The Manila-based multilateral lender, in its Asian Development Outlook supplement report, also revised upward the 2017 growth outlook for the country to 6.4 percent from 6.2 percent.

“Such brisk growth is expected to ease as the impact of spending for the May elections fades, and in light of global economic uncertainties. In 2017, domestic demand will continue to underpin economic growth,” ADB said.

“In the Philippines, robust domestic demand across the economy spurred stronger-than-expected GDP growth at 7 percent year on year in the first three quarters. The biggest contributor to growth from the demand side was investment, both public and private,” the bank said.

The Philippine economy grew 7 percent in the first three quarters, on strong domestic demand.

ADB said among the Association of Southeast Asian Nations, the forecasts for the Philippines and Thailand were revised upward, offsetting the downgrade in other member economies.

It said infrastructure investment continued to play an important role in driving growth in the Philippines and Thailand.

“This outlook assumes that investments will continue to be expanded on efforts to upgrade public infrastructure and improve the business environment,” ADB said.

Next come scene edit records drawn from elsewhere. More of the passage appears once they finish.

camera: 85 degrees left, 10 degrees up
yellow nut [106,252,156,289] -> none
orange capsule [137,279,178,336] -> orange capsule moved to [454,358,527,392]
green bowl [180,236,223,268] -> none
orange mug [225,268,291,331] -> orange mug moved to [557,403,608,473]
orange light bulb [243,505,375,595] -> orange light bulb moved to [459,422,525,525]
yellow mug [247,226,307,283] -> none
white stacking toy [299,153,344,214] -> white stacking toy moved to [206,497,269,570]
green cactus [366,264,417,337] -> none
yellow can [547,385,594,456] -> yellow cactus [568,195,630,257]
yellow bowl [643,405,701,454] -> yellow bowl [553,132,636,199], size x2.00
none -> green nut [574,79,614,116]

Meanwhile, economic growth in developing Asia remained broadly stable, but a slight slowdown in India trimmed the region’s growth outlook for 2016.

ADB downgraded the 2016 growth outlook for developing Asia to 5.6 percent, below its previous projection of 5.7 percent. For 2017, the forecast was unchanged at 5.7 percent.

“Asian economies continue their robust expansion in the face of global economic uncertainties,” said ADB deputy chief economist Juzhong Zhuang.

“Structural reforms to boost productivity, improve investment climate, and support domestic demand can help maintain growth momentum into the future,” he said.

In Southeast Asia, growth forecasts remained unchanged at 4.5 percent in 2016 and 4.6 percent in 2017, with Malaysia and the Philippines expecting stronger growth due to a surge in domestic consumption and public and private investment, compared to lower growth forecasts in Brunei Darussalam, Myanmar and Singapore.